Article Text
Abstract
Socioeconomic disparities in asthma prevalence are well established in the US. Evidence suggests environmental factors may play a role, but no studies have examined the role of class-based residential segregation. We investigated whether class-based residential segregation attenuated the association between individual-level income and asthma prevalence among 164 143 non-Hispanic (NH) white, 19 493 NH black, and 14 399 Hispanic participants of the 2009 Behavioural Risk Factor Surveillance System aged 18 years and older. Current asthma was based on self-report. Class-based segregation was measured at the metropolitan level using the poverty isolation index, a measure of the extent to which individuals with incomes below the poverty threshold are spatially isolated from non-poor individuals.
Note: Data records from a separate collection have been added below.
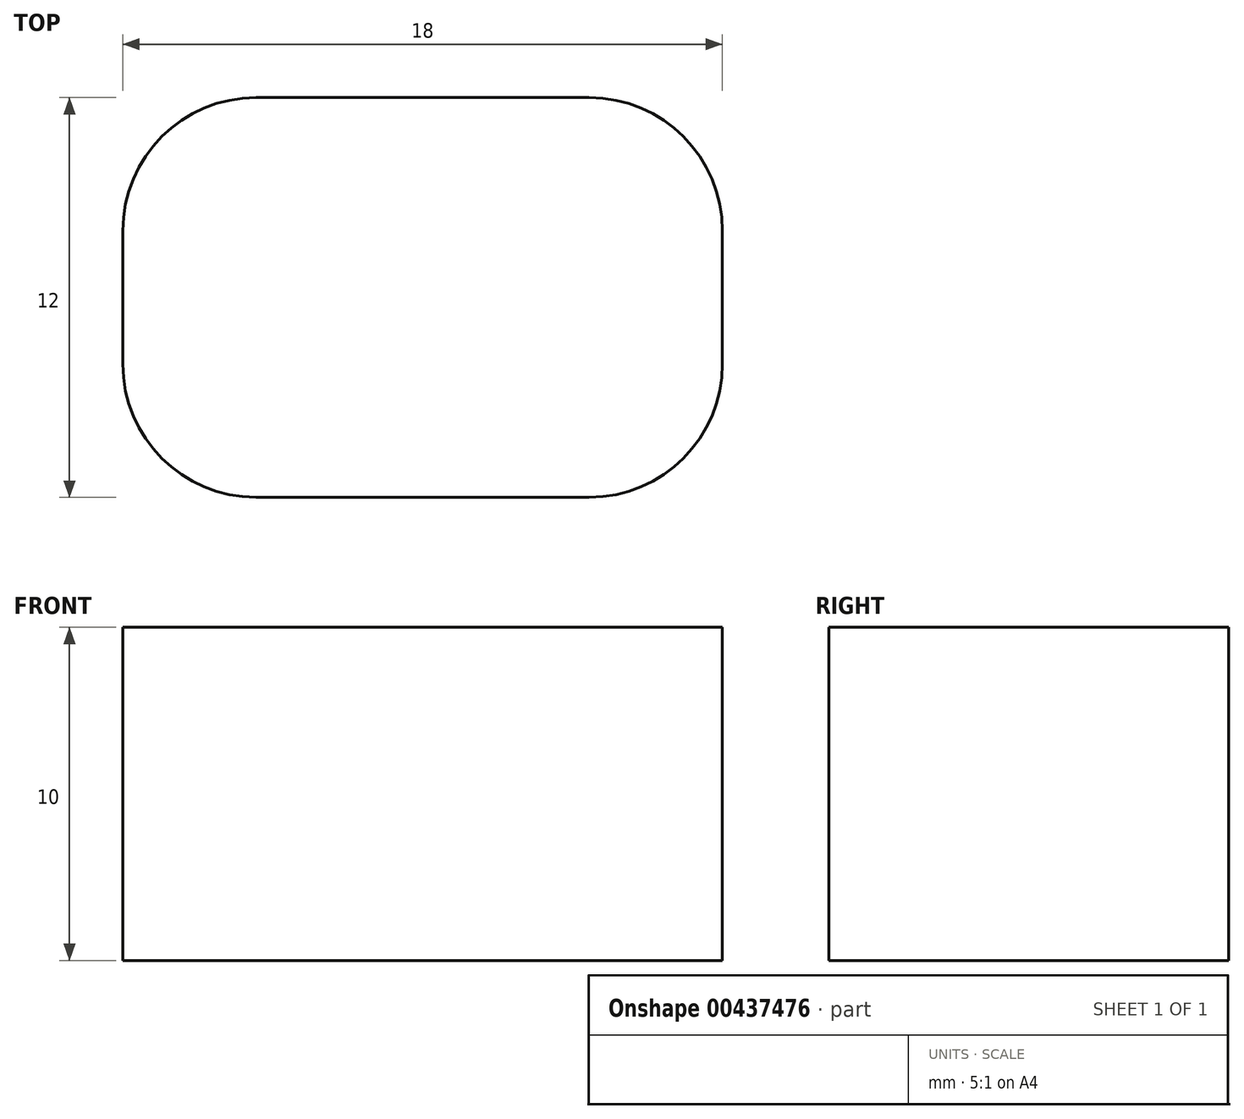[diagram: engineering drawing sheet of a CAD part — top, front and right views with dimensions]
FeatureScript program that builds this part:
annotation { "Feature Type Name" : "Feature", "Feature Type Description" : "" }
export const myFeature = defineFeature(function(context is Context, id is Id, definition is map)
    precondition{}
    {
        {
            var Q0;
            Q0=qCreatedBy(makeId("Top.planeOp"),FACE);
            var sketch = newSketch(context, id + "F0", { "sketchPlane" : qUnion([Q0])});
            skLineSegment(sketch, "E0.bottom", {"start": v(5, 6) * mm, "end": v(-5, 6) * mm});
            skLineSegment(sketch, "E0.top", {"start": v(5, -6) * mm, "end": v(-5, -6) * mm});
            skLineSegment(sketch, "E0.left", {"start": v(9, 2) * mm, "end": v(9, -2) * mm});
            skLineSegment(sketch, "E0.right", {"start": v(-9, 2) * mm, "end": v(-9, -2) * mm});
            skPoint(sketch, "E0.middle", {"position": v(0, 0) * mm});
            skPoint(sketch, "E1.visualSharp", {"position": v(-9, 6) * mm});
            skArc(sketch, "E1.filletArc", {"start": v(-5, 6) * mm, "mid": v(-7.83, 4.83) * mm, "end": v(-9, 2) * mm});
            skPoint(sketch, "E2.visualSharp", {"position": v(9, 6) * mm});
            skArc(sketch, "E2.filletArc", {"start": v(9, 2) * mm, "mid": v(7.83, 4.83) * mm, "end": v(5, 6) * mm});
            skPoint(sketch, "E3.visualSharp", {"position": v(9, -6) * mm});
            skArc(sketch, "E3.filletArc", {"start": v(5, -6) * mm, "mid": v(7.83, -4.83) * mm, "end": v(9, -2) * mm});
            skPoint(sketch, "E4.visualSharp", {"position": v(-9, -6) * mm});
            skArc(sketch, "E4.filletArc", {"start": v(-9, -2) * mm, "mid": v(-7.83, -4.83) * mm, "end": v(-5, -6) * mm});
            skSolve(sketch);
        }
        {
            var Q0;
            Q0 = qSketchRegion(id + "F0", true);
            extrude(context, id + "F1", {"entities" : qUnion([Q0]), "depth" : 10 * mm, "offsetDistance" : 25 * mm});
        }
    });
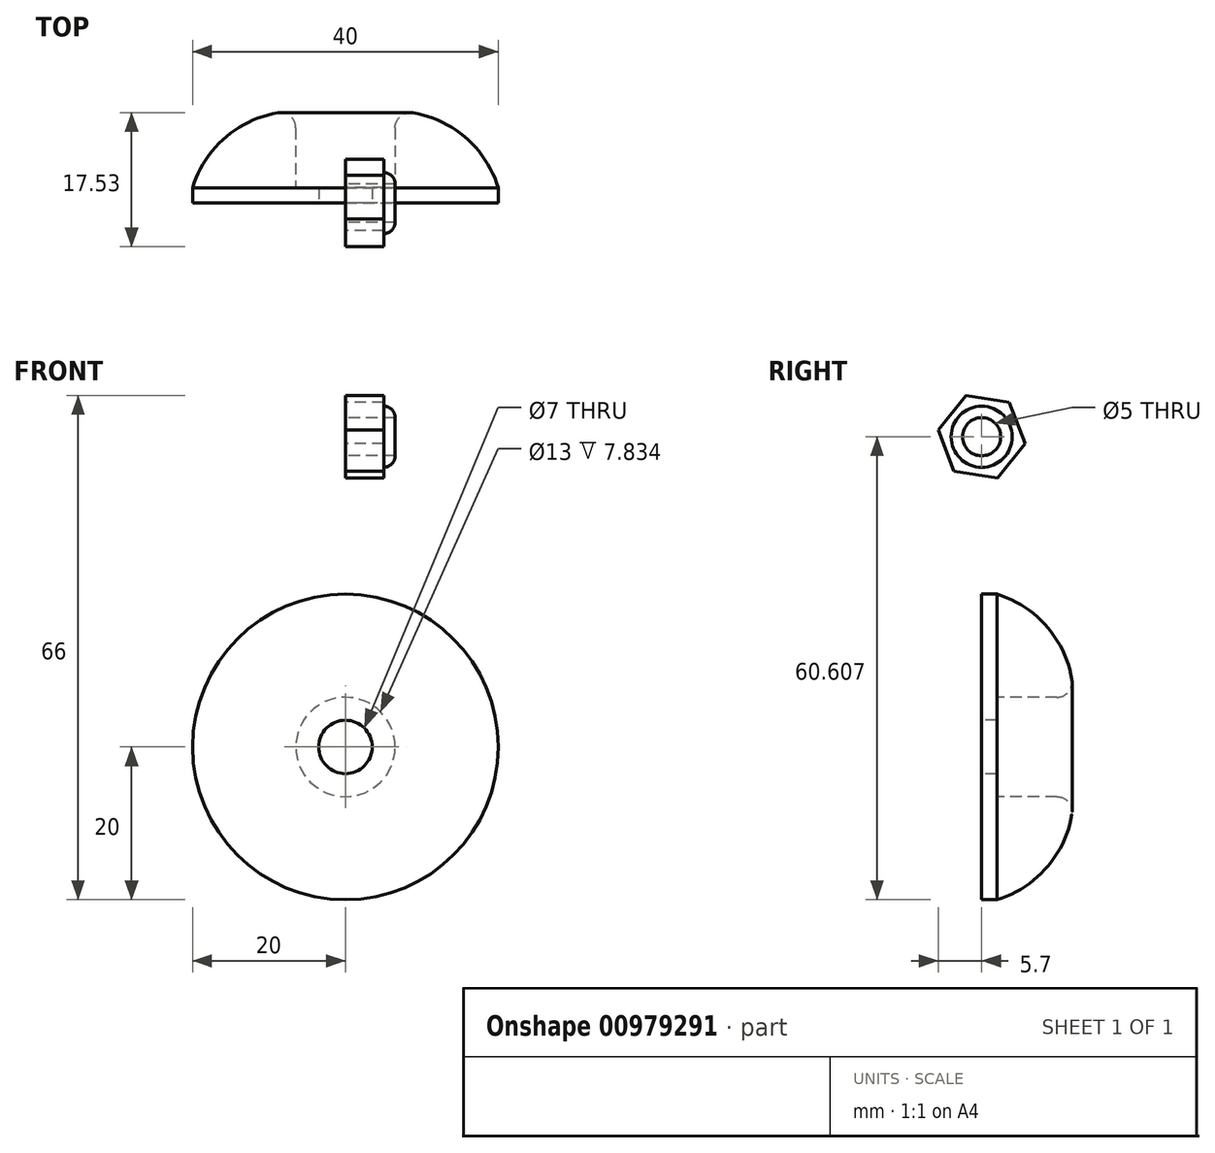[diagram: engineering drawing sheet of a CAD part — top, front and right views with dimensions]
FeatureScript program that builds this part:
annotation { "Feature Type Name" : "Feature", "Feature Type Description" : "" }
export const myFeature = defineFeature(function(context is Context, id is Id, definition is map)
    precondition{}
    {
        {
            var Q0;
            Q0=qCreatedBy(makeId("Right.planeOp"),FACE);
            var sketch = newSketch(context, id + "F0", { "sketchPlane" : qUnion([Q0])});
            skLineSegment(sketch, "E0", {"start": v(0, 0) * mm, "end": v(54.51, 0) * mm, "construction": true});
            skLineSegment(sketch, "E1", {"start": v(0, 3.5) * mm, "end": v(2, 3.5) * mm});
            skLineSegment(sketch, "E2", {"start": v(2, 3.5) * mm, "end": v(2, 6.5) * mm});
            skLineSegment(sketch, "E3", {"start": v(2, 6.5) * mm, "end": v(9.83, 6.5) * mm});
            skLineSegment(sketch, "E4", {"start": v(0, 3.5) * mm, "end": v(0, 20) * mm});
            skLineSegment(sketch, "E5", {"start": v(0, 20) * mm, "end": v(2, 20) * mm});
            skArc(sketch, "E6", {"start": v(11.8, 8.83) * mm, "mid": v(8.5, 15.81) * mm, "end": v(2, 20) * mm});
            skPoint(sketch, "E7.visualSharp", {"position": v(12, 6.5) * mm});
            skArc(sketch, "E7.filletArc", {"start": v(9.83, 6.5) * mm, "mid": v(11.36, 7.2) * mm, "end": v(11.8, 8.83) * mm});
            skSolve(sketch);
        }
        {
            var Q0;
            Q0 = qSketchRegion(id + "F0", true);
            var Q1;
            Q1=sQuery(id+"F0.wireOp",EDGE,"E0");
            revolve(context, id + "F1", {"surfaceOperationType" : NewSurfaceOperationType.NEW, "entities" : qUnion([Q0]), "axis" : qUnion([Q1]), "revolveType" : RevolveType.FULL});
        }
        {
            var Q0;
            Q0=qCreatedBy(makeId("Right.planeOp"),FACE);
            var sketch = newSketch(context, id + "F2", { "sketchPlane" : qUnion([Q0])});
            skCircle(sketch, "E8.cCircle", {"center": v(0, 40.6) * mm, "radius": 5 * mm, "construction": true});
            skLineSegment(sketch, "E8.0", {"start": v(-5.7, 41.51) * mm, "end": v(-2.07, 46) * mm});
            skLineSegment(sketch, "E8.1", {"start": v(-2.07, 46) * mm, "end": v(3.63, 45.1) * mm});
            skLineSegment(sketch, "E8.2", {"start": v(3.63, 45.1) * mm, "end": v(5.7, 39.7) * mm});
            skLineSegment(sketch, "E8.3", {"start": v(5.7, 39.7) * mm, "end": v(2.07, 35.22) * mm});
            skLineSegment(sketch, "E8.4", {"start": v(2.07, 35.22) * mm, "end": v(-3.63, 36.12) * mm});
            skLineSegment(sketch, "E8.5", {"start": v(-3.63, 36.12) * mm, "end": v(-5.7, 41.51) * mm});
            skPoint(sketch, "E8.0.midPoint", {"position": v(-3.88, 43.75) * mm});
            skCircle(sketch, "E9", {"center": v(0, 40.6) * mm, "radius": 2.5 * mm});
            skSolve(sketch);
        }
        {
            var Q0;
            Q0=makeQuery(id+"F2.imprint","IMPRINT",FACE,{"disambiguationData":[TD([[makeQuery(id+"F2.imprint","IMPRINT",EDGE,{"derivedFrom":sQuery(id+"F2.wireOp",EDGE,"E8.0")}),-1.0]])]});
            extrude(context, id + "F3", {"entities" : qUnion([Q0]), "depth" : 5 * mm, "offsetDistance" : 25 * mm});
        }
        {
            var Q0;
            Q0=qCreatedBy(makeId("Front.planeOp"),FACE);
            var sketch = newSketch(context, id + "F4", { "sketchPlane" : qUnion([Q0])});
            skLineSegment(sketch, "E10", {"start": v(0, 43.1) * mm, "end": v(0, 38.1) * mm, "construction": true});
            skLineSegment(sketch, "E11", {"start": v(5, 38.1) * mm, "end": v(0, 38.1) * mm});
            skLineSegment(sketch, "E12", {"start": v(0, 43.1) * mm, "end": v(5, 43.1) * mm});
            skLineSegment(sketch, "E13", {"start": v(0, 40.6) * mm, "end": v(7.73, 40.6) * mm, "construction": true});
            skLineSegment(sketch, "E14", {"start": v(5, 43.1) * mm, "end": v(6.5, 43.1) * mm});
            skLineSegment(sketch, "E15", {"start": v(5, 43.1) * mm, "end": v(5, 44.6) * mm});
            skArc(sketch, "E16", {"start": v(6.5, 43.1) * mm, "mid": v(6.06, 44.17) * mm, "end": v(5, 44.6) * mm});
            skSolve(sketch);
        }
        {
            var Q0;
            Q0=makeQuery(id+"F4.imprint","IMPRINT",FACE,{"disambiguationData":[TD([[makeQuery(id+"F4.imprint","IMPRINT",EDGE,{"derivedFrom":sQuery(id+"F4.wireOp",EDGE,"E14")}),1.0]])]});
            var Q1;
            Q1=sQuery(id+"F4.wireOp",EDGE,"E13");
            revolve(context, id + "F5", {"operationType" : NewBodyOperationType.ADD, "surfaceOperationType" : NewSurfaceOperationType.NEW, "entities" : qUnion([Q0]), "axis" : qUnion([Q1]), "revolveType" : RevolveType.FULL});
        }
    });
Each metropolitan area was given an index score ranging from near 0 to 1, with lower scores indicating less segregation. Among blacks, odds of asthma was 0.84 times lower per quartile higher income (95% CI 0.77 to 0.91) after adjusting for age and gender. However, this association varied by level of segregation (p for interaction=0.07). Income was more weakly associated with odds of current asthma at low segregation (10th percentile; OR 0.90; 95% CI 0.78 to 1.03) vs high segregation (90th percentile; OR 0.74; 95% CI 0.66 to 0.82). For whites, income was also inversely associated with odds of current asthma, but adjustment for segregation did not attenuate this relationship. Neither income nor segregation was associated with current asthma among Hispanics. These findings suggest that among blacks, class-based segregation may help explain individual-level income disparities in asthma prevalence.